JOHANNESBURG - Confidence in the business rescue process has increased over the past six years since its introduction into the Companies Act.

The main framework for business rescue in the legislation was sound and sufficient to put a successful rescue together, said Dr Eric Levenstein, a director at Werksmans Attorneys. Over the years the country has seen major successes, but it has also seen companies going into liquidation because business rescue failed. The latest example has been the retail outlet Stuttafords, which closed doors after trading for more than 140 years.

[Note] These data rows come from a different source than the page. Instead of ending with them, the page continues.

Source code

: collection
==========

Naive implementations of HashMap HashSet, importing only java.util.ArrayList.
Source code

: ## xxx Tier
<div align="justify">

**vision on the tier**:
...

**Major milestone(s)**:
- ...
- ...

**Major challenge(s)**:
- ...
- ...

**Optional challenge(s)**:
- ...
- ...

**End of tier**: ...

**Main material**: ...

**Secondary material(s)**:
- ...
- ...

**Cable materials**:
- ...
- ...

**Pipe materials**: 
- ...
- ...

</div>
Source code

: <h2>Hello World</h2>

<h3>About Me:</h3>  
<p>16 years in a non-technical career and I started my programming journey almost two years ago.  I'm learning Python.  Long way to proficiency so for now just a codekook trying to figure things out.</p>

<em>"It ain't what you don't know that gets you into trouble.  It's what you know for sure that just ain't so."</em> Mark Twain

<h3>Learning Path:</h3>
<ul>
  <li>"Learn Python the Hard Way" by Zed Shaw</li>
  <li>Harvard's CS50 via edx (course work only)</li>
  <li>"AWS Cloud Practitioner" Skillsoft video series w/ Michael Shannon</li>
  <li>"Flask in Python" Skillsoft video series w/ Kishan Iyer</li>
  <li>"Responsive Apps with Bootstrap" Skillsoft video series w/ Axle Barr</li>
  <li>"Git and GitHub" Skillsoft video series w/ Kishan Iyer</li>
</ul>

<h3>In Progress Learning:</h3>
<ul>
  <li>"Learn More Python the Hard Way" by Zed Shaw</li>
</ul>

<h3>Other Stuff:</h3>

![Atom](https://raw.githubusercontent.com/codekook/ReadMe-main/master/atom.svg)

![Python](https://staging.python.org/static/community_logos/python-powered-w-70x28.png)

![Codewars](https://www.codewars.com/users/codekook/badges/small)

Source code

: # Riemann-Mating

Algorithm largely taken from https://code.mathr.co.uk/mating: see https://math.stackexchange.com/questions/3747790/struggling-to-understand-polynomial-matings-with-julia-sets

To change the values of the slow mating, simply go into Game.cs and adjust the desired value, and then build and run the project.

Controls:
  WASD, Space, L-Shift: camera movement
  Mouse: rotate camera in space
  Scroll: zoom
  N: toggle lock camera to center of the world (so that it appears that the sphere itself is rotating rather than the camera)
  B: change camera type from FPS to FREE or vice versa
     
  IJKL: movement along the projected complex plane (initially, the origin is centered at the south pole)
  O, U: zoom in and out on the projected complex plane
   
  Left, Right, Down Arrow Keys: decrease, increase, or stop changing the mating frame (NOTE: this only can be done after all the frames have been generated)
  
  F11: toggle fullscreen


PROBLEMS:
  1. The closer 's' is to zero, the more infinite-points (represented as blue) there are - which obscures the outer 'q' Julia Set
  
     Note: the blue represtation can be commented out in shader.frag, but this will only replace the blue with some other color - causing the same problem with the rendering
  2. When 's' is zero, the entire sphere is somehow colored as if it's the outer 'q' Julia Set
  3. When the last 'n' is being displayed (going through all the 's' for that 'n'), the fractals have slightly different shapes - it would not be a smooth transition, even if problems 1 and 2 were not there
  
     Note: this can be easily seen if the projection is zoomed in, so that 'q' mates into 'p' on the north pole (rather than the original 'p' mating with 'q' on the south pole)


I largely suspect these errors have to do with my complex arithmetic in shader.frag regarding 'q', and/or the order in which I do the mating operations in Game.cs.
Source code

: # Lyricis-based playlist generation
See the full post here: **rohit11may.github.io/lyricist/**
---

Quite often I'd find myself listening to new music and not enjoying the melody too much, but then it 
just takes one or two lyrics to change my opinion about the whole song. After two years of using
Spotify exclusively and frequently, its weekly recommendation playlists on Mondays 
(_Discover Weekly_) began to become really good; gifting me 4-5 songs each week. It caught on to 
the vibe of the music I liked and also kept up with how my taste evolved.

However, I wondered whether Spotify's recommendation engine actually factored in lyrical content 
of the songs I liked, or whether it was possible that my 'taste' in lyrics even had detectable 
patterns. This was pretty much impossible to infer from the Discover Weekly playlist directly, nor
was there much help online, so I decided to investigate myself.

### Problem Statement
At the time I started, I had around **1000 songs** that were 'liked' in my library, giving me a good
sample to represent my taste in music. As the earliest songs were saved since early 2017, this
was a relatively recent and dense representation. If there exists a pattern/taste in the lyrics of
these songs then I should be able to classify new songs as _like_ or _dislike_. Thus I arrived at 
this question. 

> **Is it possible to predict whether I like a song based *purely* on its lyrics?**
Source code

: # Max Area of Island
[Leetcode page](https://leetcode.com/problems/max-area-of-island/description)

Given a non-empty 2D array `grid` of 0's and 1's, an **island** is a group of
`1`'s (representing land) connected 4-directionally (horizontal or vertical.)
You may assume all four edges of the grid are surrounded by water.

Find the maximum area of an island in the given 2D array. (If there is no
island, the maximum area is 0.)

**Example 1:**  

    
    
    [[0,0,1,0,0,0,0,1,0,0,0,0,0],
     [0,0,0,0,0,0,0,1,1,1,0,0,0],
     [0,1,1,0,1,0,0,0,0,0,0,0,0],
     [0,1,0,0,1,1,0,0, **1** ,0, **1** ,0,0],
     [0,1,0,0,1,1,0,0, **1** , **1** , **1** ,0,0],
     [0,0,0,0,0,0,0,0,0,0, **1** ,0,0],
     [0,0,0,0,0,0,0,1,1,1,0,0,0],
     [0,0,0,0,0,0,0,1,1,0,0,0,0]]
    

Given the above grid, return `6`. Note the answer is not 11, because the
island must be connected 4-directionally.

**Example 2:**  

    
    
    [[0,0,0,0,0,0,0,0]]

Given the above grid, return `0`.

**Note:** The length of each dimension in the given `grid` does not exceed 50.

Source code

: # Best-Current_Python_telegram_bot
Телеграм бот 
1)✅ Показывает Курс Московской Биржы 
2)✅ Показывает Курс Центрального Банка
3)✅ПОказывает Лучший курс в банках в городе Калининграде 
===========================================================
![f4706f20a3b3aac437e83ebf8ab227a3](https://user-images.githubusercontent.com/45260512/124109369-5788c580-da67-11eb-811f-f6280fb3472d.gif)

Business rescue is an essential part of restructuring businesses which run into financial problems. It allows the company to appoint a business rescue practitioner (a third party independent supervisor) to take control of the company’s affairs. The aim is to give the company a “fresh start” by being “rescued” and where it is given a second chance to trade on a profitable basis into the future. Statistics shows that liquidations were down 30.8% in July this year compared to the same time last year. In June this year 154 companies went into liquidations compared to 128 in July, representing a decrease of more than 16%.

This was not to say that business rescue was the reason, but it could be that there were far more informal restructurings taking place before formal business rescue proceedings commenced, said Levenstein.

“Financial institutions are far more supportive if the struggling company restructures informally before it enters the formal process of business rescue,” he added. The restructuring is given effect to in a business rescue plan. There is an imposed moratorium (breathing space) on all claims against the company while it is in business rescue.

“Prior to 2011, financially distressed companies had no alternative but to go into liquidation. This had massive consequences for the company as liquidation brought an end to the company’s life, brought an end to the company’s business and which terminated the jobs of all of the company’s employees.” The critical element for success is to start the process early. However, especially in privately owned companies, the directors are in many instances too emotionally involved.

“They do not look coldly at the business and answer honestly to the question whether they will be able to meet their financial obligations in the next six months,” Levenstein said. “It is a forward-looking test and if the answer is no, that is the moment for the company to start the process. Many directors, however, wait too long, and once the process has been left too late, too much value has been lost.” Faith Ngwenya, a technical executive at the South African Institute of Professional Accountants, said statistics provided by the Companies and Intellectual Property Commission (CIPC) demonstrate that in 78percent of the cases it took more than six months for the “substantial implementation” of business rescue proceedings.

She said during a business rescue process creditors were protected and the company was allowed to operate under the supervision of a business rescue practitioner. However, lengthy delays in the process increased the risk of additional liabilities for the company and the potential of greater financial losses for creditors.

According to CIPC statistics the industries with the greatest number of business rescue proceedings include retail, information and communication, and construction. Ngwenya said courts needed specialist skills to deal with the complexities of the Companies Act and the business rescue process. Instances where business rescue proceedings are initiated through court applications were limited, but it appears that the process in the courts can be lengthy.

“Business rescue is fairly new in South Africa, and although one can argue that a judge or a magistrate will use his professional judgment to take the correct decision, one has to acknowledge that these are not cases they deal with on a daily basis,” says Ngwenya. She believed there was a need for specialist courts, dealing exclusively with business rescue. Levenstein was not convinced that the courts were the problem.

He said in 90percent of the cases the process was initiated by way of a board resolution and not through the courts. Not all companies could be saved. However, they end up in business rescue because some practitioners were able to persuade the board to follow that route. “There has been no proper analysis of the rescue plan, and there is no realistic prospect of the company trading itself out of its financially distressed position.”

He said the “failure” of business rescue can in some instances be attributed to boards and companies getting the wrong advise from practitioners or lawyers. The South African Restructuring and Insolvency Association has made submissions to the Department of Trade and Industry, which calls for the accreditation of industry bodies in order to regulate business rescue practitioners.